Incorporation of Diverse Models: While currently relying on OpenAI and its code interpreter, future versions of Saiku aim to incorporate various other AI and LLM models to enhance its capabilities and versatility- Web Compatible Version: Development of a web-compatible version of Saiku to ensure easy accessibility and integration into web-based platforms.
- Python Version: Creation of a Python version of Saiku to cater to Python developers and AI enthusiasts, allowing seamless integration into Python-centric projects.
- Configuration Management: Implementation of a robust configuration management system to ensure Saiku’s smooth and efficient operation in diverse environments.
- Enhanced Debugging and Logging: Improvement in debugging and logging capabilities for easier identification and resolution of issues, ensuring Saiku's robust performance.
- Comprehensive Tests: Development of comprehensive tests to continuously evaluate and ensure Saiku's functionality, reliability, and performance.
Voice Commands: Integration with technologies like Whisper for efficient and user-friendly voice command functionalities.Speaking Agent: Implementation of Text-to-Speech technologies like Elevenlabs, enabling Saiku to interact using voice, enhancing user experience.- Enhanced Memory Handling: Upgrades in memory handling for optimal and consistent performance.
- Document Summarization: Integration of document summarization features for effective handling of large textual data.
- Advanced Actions: Inclusion of computer vision and image interpretation capabilities, broadening the spectrum of tasks Saiku can adeptly handle.
- OpenAI Cost Tracking: Incorporating features to track and analyze the costs associated with OpenAI API usage, enabling better budget management and cost-efficiency.
- Budget Settings: Implementation of budget settings to allow users to set and manage spending limits on AI resources, ensuring cost-effective operation.

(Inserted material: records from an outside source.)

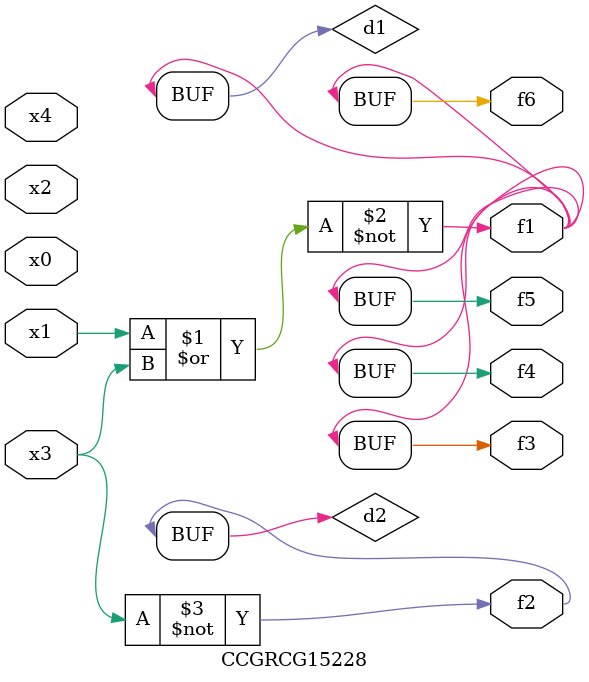
<source format=v>
module CCGRCG15228(
	input x0, x1, x2, x3, x4,
	output f1, f2, f3, f4, f5, f6
);

	wire d1, d2;

	nor (d1, x1, x3);
	not (d2, x3);
	assign f1 = d1;
	assign f2 = d2;
	assign f3 = d1;
	assign f4 = d1;
	assign f5 = d1;
	assign f6 = d1;
endmodule

</source>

- Multi-Agent Systems: Exploration and integration of multi-agent systems to promote collaborative problem-solving and to enrich the PEAS framework within Saiku, potentially elevating the project's ability to handle complex, dynamic environments.

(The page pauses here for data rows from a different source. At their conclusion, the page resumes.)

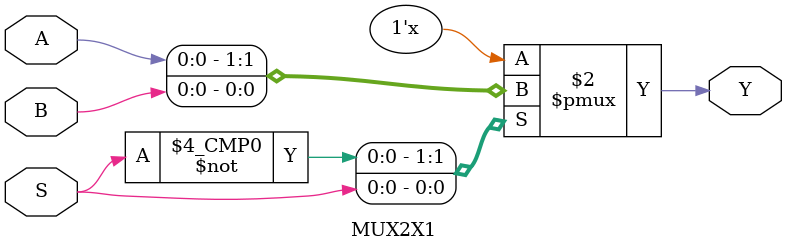
<source format=v>


module MUX2X1 ( Y, A, B, S );

  input A;
  input S;
  output reg Y;
  input B;

  always@(A, B, S)
  begin
    case(S)
      1'b0: Y = A;
      1'b1: Y = B;
    endcase
  end
    
endmodule

</source>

- PEAS Enhancement: Further refining the existing PEAS framework to accommodate a wider range of environments, actuator capabilities, and sensor inputs, aiming for a more versatile and adaptive AI agent.
We welcome contributions from the community. If you'd like to contribute, please follow these steps:
- Fork the repository
- Create your feature branch (
git checkout -b feature/YourFeature
) - Commit your changes (
git commit -m 'Add some feature'
) - Push to the branch (
git commit push origin feature/YourFeature
) - Create a new Pull Request
We are actively seeking sponsors and contributors. If you believe in the potential of Saiku, support the project in any way you can. Your support will help us make Saiku a reality.
We value your feedback. If you encounter any issues or have suggestions for improvements, please open an issue on our GitHub repository.
Please be aware of the rate limits and costs associated with the APIs used by Saiku. Each service provider may have different policies, and it's essential to stay informed to avoid unexpected charges.
Please note that we are in the experimental stage. The architecture and features are subject to significant changes.
This project is licensed under the MIT License - see the LICENSE.md file for details.